Cette expression est une traduction de l’anglais strategic litigation. Elle a été forgée dans le contexte juridique des États-Unis : dans ce pays, c’est uniquement dans le cadre d’une affaire particulière, concernant des personnes spécifiques, que les tribunaux peuvent vérifier si une loi est conforme à la Constitution. Lorsque c’est la Cour suprême qui déclare qu’une loi est anticonstitutionnelle, tous les cours et tribunaux doivent s’y plier : une telle décision a donc le même effet que l’annulation d’une loi. Aussi, à partir des années 1920, les associations défendant les droits fondamentaux ont introduit ou soutenu des recours en justice visant à faire reconnaitre la violation d’un droit subie par un individu, dans le but d’obtenir l’invalidation d’une loi. On parle de contentieux stratégique parce que l’objectif réel de l’association qui promeut le recours dépasse son objet formel : il s’agit d’obtenir, à partir d’un cas particulier, des effets d’ordre général qui s’étendent à l’ensemble de la société. En Belgique, comme dans d’autres pays, il est possible d’attaquer directement une loi devant la Cour constitutionnelle : le recours en annulation, qui peut être introduit dans les six mois suivant l’adoption d’une nouvelle loi, vise à la faire annuler par la Cour constitutionnelle pour non-conformité avec la Constitution. Dans un tel cas, parler de recours stratégique n’a pas beaucoup de sens : lorsqu’une association introduit un tel recours, son objectif correspond à l’objet formel de ce recours, à savoir faire annuler la loi. D’autres types d’actions en justice introduits en Belgique cadrent en revanche avec la notion de « contentieux stratégique » : il s’agit d’actions introduites devant les cours et tribunaux ordinaires (tels que le tribunal de première instance ou le tribunal du travail par exemple), pour dénoncer le traitement subi par un individu déterminé, mais qui visent à travers cette affaire à obtenir un résultat qui va au-delà de ce cas particulier, tel une nouvelle interprétation de la loi. Nous préférons l’expression « mobilisation judiciaire » à celle de « contentieux stratégique ». La mobilisation judiciaire permet d’englober l’ensemble des situations où une association utilise le recours en justice comme moyen d’action pour promouvoir la cause qu’elle défend, en évitant la confusion que peut générer le terme « stratégique ».

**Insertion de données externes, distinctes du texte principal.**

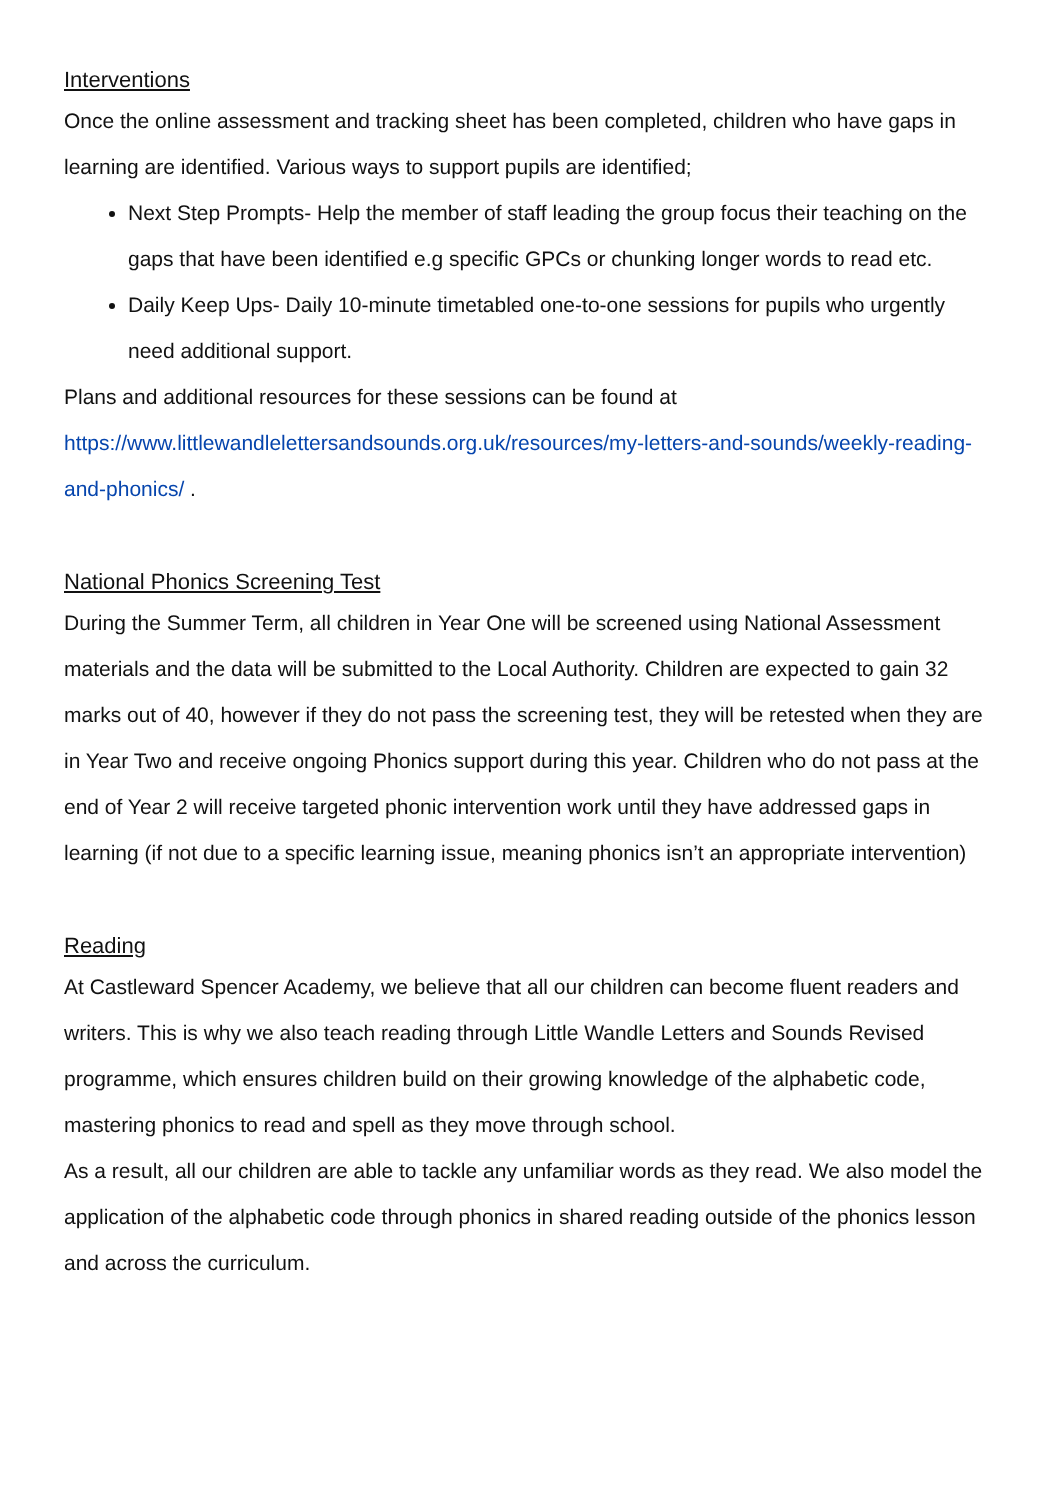Interventions
Once the online assessment and tracking sheet has been completed, children who have gaps in learning are identified. Various ways to support pupils are identified;
Next Step Prompts- Help the member of staff leading the group focus their teaching on the gaps that have been identified e.g specific GPCs or chunking longer words to read etc.
Daily Keep Ups- Daily 10-minute timetabled one-to-one sessions for pupils who urgently need additional support.
Plans and additional resources for these sessions can be found at https://www.littlewandlelettersandsounds.org.uk/resources/my-letters-and-sounds/weekly-reading-and-phonics/ .
National Phonics Screening Test
During the Summer Term, all children in Year One will be screened using National Assessment materials and the data will be submitted to the Local Authority. Children are expected to gain 32 marks out of 40, however if they do not pass the screening test, they will be retested when they are in Year Two and receive ongoing Phonics support during this year. Children who do not pass at the end of Year 2 will receive targeted phonic intervention work until they have addressed gaps in learning (if not due to a specific learning issue, meaning phonics isn’t an appropriate intervention)
Reading
At Castleward Spencer Academy, we believe that all our children can become fluent readers and writers. This is why we also teach reading through Little Wandle Letters and Sounds Revised programme, which ensures children build on their growing knowledge of the alphabetic code, mastering phonics to read and spell as they move through school.
As a result, all our children are able to tackle any unfamiliar words as they read. We also model the application of the alphabetic code through phonics in shared reading outside of the phonics lesson and across the curriculum.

Aujourd’hui, en Belgique, des associations utilisent régulièrement le recours en justice comme moyen d’action. Est-ce un phénomène nouveau ?

Historiquement, le recours aux tribunaux par les associations n’a pas été un mode d’action privilégié en Belgique, contrairement aux États-Unis où cette pratique est devenue relativement courante à partir des années 1920. Néanmoins, on observe une transformation progressive à partir de la fin des années 1970. Des associations environnementales commencent à se tourner vers les tribunaux pour contester des projets d’aménagement du territoire qu’elles jugent nuisibles à l’environnement. En 1977, l’association de défense des consommateurs Test-Achats lance sa première action en justice, au nom de ses membres, contre une entreprise de télédistribution. Dans les années 1980, à la suite de l’adoption en 1981 de la « Loi Moureaux » qui reconnait un droit d’action aux associations en matière de lutte contre le racisme et la xénophobie, la Ligue des droits de l’homme (aujourd’hui Ligue des droits humains) intente plusieurs procès pour incitation à la haine raciale. À cette époque, le cadre juridique belge était cependant peu favorable aux recours d’associations.

Comment expliquer que l’usage du recours judiciaire par les associations se soit accru au fil des années ? 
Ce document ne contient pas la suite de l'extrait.